> **ASSIGNMENT**:
Extend the Search::Query::Parser documentation below by writing what comes next, starting right after its last sentence.

> **SOURCE DOCUMENT**:
+ + + + +
Search::Query::Parser - convert query strings into query objects

=head1 SYNOPSIS

 use Search::Query;
 my $parser = Search::Query->parser(
    term_regex  => qr/[^\s()]+/,
    field_regex => qr/\w+/,
    op_regex    => qr/==|<=|>=|!=|=~|!~|[:=<>~#]/,

    # ops that admit an empty left operand
    op_nofield_regex => qr/=~|!~|[~:#]/,

    # case insensitive
    and_regex        => qr/\&|AND|ET|UND|E/i,
    or_regex         => qr/\||OR|OU|ODER|O/i,
    not_regex        => qr/NOT|PAS|NICHT|NON/i,

    default_field  => 'myfield',  # or ['myfield', 'myfield2']
    phrase_delim   => q/"/,
    default_boolop => '+',
    query_class    => 'Search::Query::Dialect::Native',
    field_class    => 'Search::Query::Field',
    query_class_opts => {
        default_field => 'foo', # or ['foo', 'bar']
    },
    
    # a generous mode, overlooking boolean-parser syntax errors
    sloppy              => 0,
    sloppy_term_regex   => qr/[\.\w]+/,
    fixup               => 0,
    
    # if set, this special term indicates a NULL query
    null_term           => 'NULL',
 );

 my $query = $parser->parse('+hello -world now');
 print $query;

=head1 DESCRIPTION

Search::Query::Parser is a fork of Search::QueryParser
that supports multiple query dialects.

The Parser class transforms a query string into a Dialect object structure
to be handled by external search engines.

The query string can contain simple terms, "exact phrases", field
names and comparison operators, '+/-' prefixes, parentheses, and
boolean connectors.

The parser can be customized using regular expressions for specific
notions of "term", "field name" or "operator"  -- see the L<new>
method.

The Dialect object resulting from a parsed query is a tree of terms
and operators. Each Dialect can be re-serialized as a string
using the stringify() method, or simply by printing the Dialect object,
since the string-related Perl operations are overloaded using stringify().

=head1 QUERY STRING

The query string is decomposed into Clause objects, where
each Clause has an optional sign prefix,
an optional field name and comparison operator,
and a mandatory value.
+ + + + +
> **PROVIDED DATA**:
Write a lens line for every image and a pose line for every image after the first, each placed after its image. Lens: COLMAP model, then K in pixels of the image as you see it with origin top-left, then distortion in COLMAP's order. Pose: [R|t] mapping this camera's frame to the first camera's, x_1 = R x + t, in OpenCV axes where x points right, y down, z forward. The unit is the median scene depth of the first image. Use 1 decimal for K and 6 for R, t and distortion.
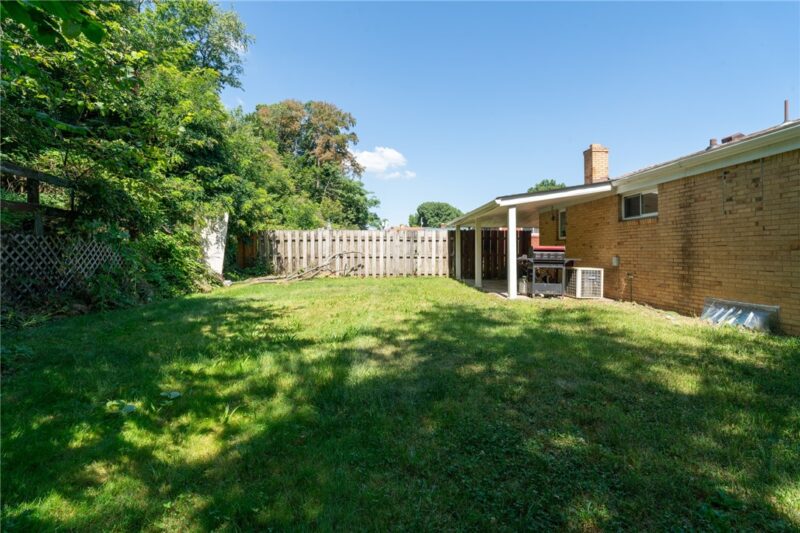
lens RADIAL K [[389.8, 0, 406.4], [0, 389.8, 257.9], [0, 0, 1]] dist [-0.011372, 0.000795]
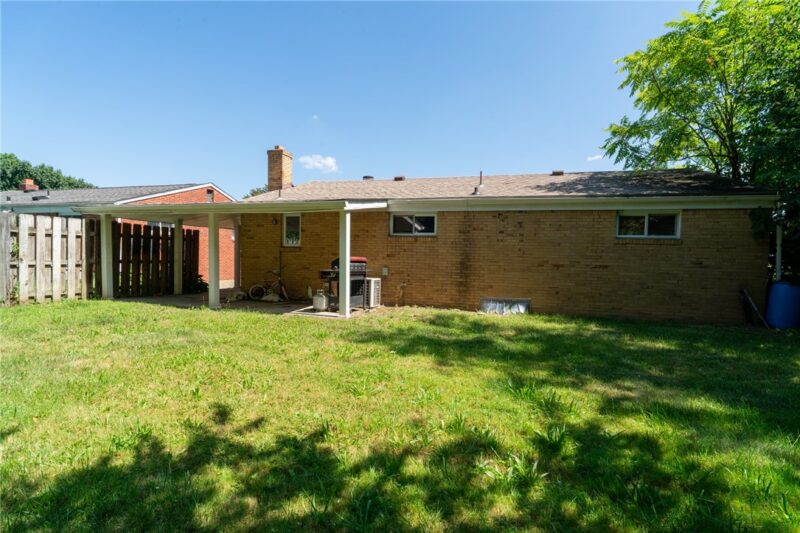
+ + + + +
> **EXPECTED OUTPUT**:
=head2 Sign prefix

Prefix '+' means that the item is mandatory.
Prefix '-' means that the item must be excluded.
No prefix means that the item will be searched
for, but is not mandatory.

See also section L<Boolean connectors> below, which is another
way to combine items into a query.

=head2 Field name and comparison operator

Internally, each query item has a field name and comparison
operator; if not written explicitly in the query, these
take default values C<''> (empty field name) and
C<':'> (colon operator).

Operators have a left operand (the field name) and
a right operand (the value to be compared with);
for example, C<foo:bar> means "search documents containing
term 'bar' in field 'foo'", whereas C<foo=bar> means
"search documents where field 'foo' has exact value 'bar'".

Here is the list of admitted operators with their intended meaning:

=over

=item C<:>

treat value as a term to be searched within field.
This is the default operator.

=item C<~> or C<=~>

treat value as a regex; match field against the regex. 

Note that C<~>
after a phrase indicates a proximity assertion:

 "foo bar"~5

means "match 'foo' and 'bar' within 5 positions of each other."

=item C<!~>

negation of above

=item C<==> or C<=>, C<E<lt>=>, C<E<gt>=>, C<!=>, C<E<lt>>, C<E<gt>>

classical relational operators

=item C<#>

Inclusion in the set of comma-separated integers supplied
on the right-hand side.

=back

Operators C<:>, C<~>, C<=~>, C<!~> and C<#> admit an empty
left operand (so the field name will be C<''>).
Search engines will usually interpret this as
"any field" or "the whole data record". But see the B<default_field>
feature.

=head2 Value

A value (right operand to a comparison operator) can be

=over

=item *

A term (as recognized by regex C<term_regex>, see L<new> method below).

=item *

A quoted phrase, i.e. a collection of terms within
single or double quotes.

Quotes can be used not only for "exact phrases", but also
to prevent misinterpretation of some values : for example
C<-2> would mean "value '2' with prefix '-'",
in other words "exclude term '2'", so if you want to search for
value -2, you should write C<"-2"> instead.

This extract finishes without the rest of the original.